Threats to be mitigated by the application

The following threats should be mitigated by the application:

  1. Untrusted code execution before starting the scheduler

    The microcontroller (MCU) boots into privileged mode and remains privileged until the scheduler starts. The kernel doesn’t provide any protections against untrusted code execution before the scheduler starts. This includes the initialization code injected using 

    configINCLUDE_FREERTOS_TASK_C_ADDITIONS_H
    .

    Mitigation- The application writer must ensure no untrusted code executes before the scheduler starts. It is strongly recommended to use a secure boot sequence that only boots verified signed images, and to only execute untrusted code in unprivileged tasks.

  2. Untrusted code execution in ISRs

    The MCU enters privileged mode before executing ISRs. The kernel doesn't provide any protections against untrusted code execution between entering an ISR and the ISR either returning or lowering its privilege.

    Mitigation- The application writer must ensure no untrusted code executes in any ISR. It is strongly recommended to use a secure boot sequence that only boots verified signed images, to keep ISRs as short as possible, and defer the majority of interrupt processing to unprivileged tasks. Installing a single entry point for all ISRs can help manage privilege levels.

  3. Incorrect configuration

    The application may fail to correctly export the following linker variables:

    • Start and end of the memory containing all code:

      1__FLASH_segment_start__
      2__FLASH_segment_end__

    • Start and end of the memory containing kernel code placed in the privileged_functions section.

      1__privileged_functions_start__
      2__privileged_functions_end__

    • Start and end of the memory containing FreeRTOS system calls placed in the freertos_system_calls section.
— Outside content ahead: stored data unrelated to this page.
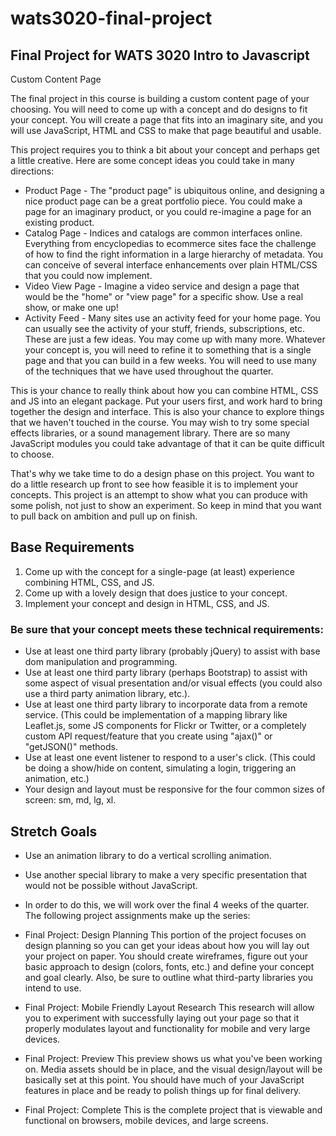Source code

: # wats3020-final-project
## Final Project for WATS 3020 Intro to Javascript
Custom Content Page

The final project in this course is building a custom content page of your choosing. You will need to come up with a concept and do designs to fit your concept. You will create a page that fits into an imaginary site, and you will use JavaScript, HTML and CSS to make that page beautiful and usable.

This project requires you to think a bit about your concept and perhaps get a little creative. Here are some concept ideas you could take in many directions:

* Product Page - The "product page" is ubiquitous online, and designing a nice product page can be a great portfolio piece. You could make a page for an imaginary product, or you could re-imagine a page for an existing product.
* Catalog Page - Indices and catalogs are common interfaces online. Everything from encyclopedias to ecommerce sites face the challenge of how to find the right information in a large hierarchy of metadata. You can conceive of several interface enhancements over plain HTML/CSS that you could now implement.
* Video View Page - Imagine a video service and design a page that would be the "home" or "view page" for a specific show. Use a real show, or make one up!
* Activity Feed - Many sites use an activity feed for your home page. You can usually see the activity of your stuff, friends, subscriptions, etc. 
These are just a few ideas. You may come up with many more. Whatever your concept is, you will need to refine it to something that is a single page and that you can build in a few weeks. You will need to use many of the techniques that we have used throughout the quarter.

This is your chance to really think about how you can combine HTML, CSS and JS into an elegant package. Put your users first, and work hard to bring together the design and interface. This is also your chance to explore things that we haven't touched in the course. You may wish to try some special effects libraries, or a sound management library. There are so many JavaScript modules you could take advantage of that it can be quite difficult to choose.

That's why we take time to do a design phase on this project. You want to do a little research up front to see how feasible it is to implement your concepts. This project is an attempt to show what you can produce with some polish, not just to show an experiment. So keep in mind that you want to pull back on ambition and pull up on finish.

## Base Requirements

1. Come up with the concept for a single-page (at least) experience combining HTML, CSS, and JS.
2. Come up with a lovely design that does justice to your concept.
3. Implement your concept and design in HTML, CSS, and JS.

### Be sure that your concept meets these technical requirements:
* Use at least one third party library (probably jQuery) to assist with base dom manipulation and programming.
* Use at least one third party library (perhaps Bootstrap) to assist with some aspect of visual presentation and/or visual effects (you could also use a third party animation library, etc.).
* Use at least one third party library to incorporate data from a remote service. (This could be implementation of a mapping library like Leaflet.js, some JS components for Flickr or Twitter, or a completely custom API request/feature that you create using "ajax()" or "getJSON()" methods.
* Use at least one event listener to respond to a user's click. (This could be doing a show/hide on content, simulating a login, triggering an animation, etc.)
* Your design and layout must be responsive for the four common sizes of screen: sm, md, lg, xl.

## Stretch Goals

* Use an animation library to do a vertical scrolling animation.
* Use another special library to make a very specific presentation that would not be possible without JavaScript.
* In order to do this, we will work over the final 4 weeks of the quarter. The following project assignments make up the series:

* Final Project: Design Planning
This portion of the project focuses on design planning so you can get your ideas about how you will lay out your project on paper. You should create wireframes, figure out your basic approach to design (colors, fonts, etc.) and define your concept and goal clearly. Also, be sure to outline what third-party libraries you intend to use.
* Final Project: Mobile Friendly Layout Research
This research will allow you to experiment with successfully laying out your page so that it properly modulates layout and functionality for mobile and very large devices.
* Final Project: Preview
This preview shows us what you've been working on. Media assets should be in place, and the visual design/layout will be basically set at this point. You should have much of your JavaScript features in place and be ready to polish things up for final delivery.
* Final Project: Complete
This is the complete project that is viewable and functional on browsers, mobile devices, and large screens.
      1__syscalls_flash_start__
      2__syscalls_flash_end__

    • Start and end of the memory containing kernel data placed in the privileged_data section.

      1__privileged_data_start__
      2__privileged_data_end__

    The application writer must ensure the size and alignment of the above memory regions are compliant with any limitations imposed by the MPU hardware. The application writer must define configENABLE_MPU to 1 for ARMv8-M ports.

    Mitigation- The application writer must ensure that FreeRTOS is configured correctly.

  4. Physical attacks

    The end product may be subjected to physical attacks such as glitching or side channel attacks.

    Mitigation- MPU protections do not protect against all physical attacks. The application writer must develop protections against physical attacks, or deploy the device running FreeRTOS in environments with physical access restrictions, if required.

  5. Source Code Integrity

    FreeRTOS source code can be modified by the application writer which may introduce vulnerabilities.

    Mitigation- The application writer must not modify the FreeRTOS source code.

  6. Application Binary Integrity

    The binary running in the end product may be modified to introduce vulnerabilities.

    Mitigation- The application writer must use mechanisms like hardware root of trust, secure boot, and cryptographic signature verification to ensure application binary integrity.

  7. Unprivileged task accessing valid kernel objects using legitimate system calls

    An unprivileged task may access a valid kernel object using legitimate system calls which it is not supposed to access.

    Mitigation- The application writer must ensure that an unprivileged task does not access any kernel object that it is not supposed to access.

  8. Untrusted code execution in callbacks

    The following callbacks run in the privileged context:

    The kernel does not provide any protection against untrusted code execution in the above mentioned callbacks.

    Mitigation - The application writer must ensure no untrusted code executes in the above mentioned callbacks. One option is to disable hooks using configuration constants.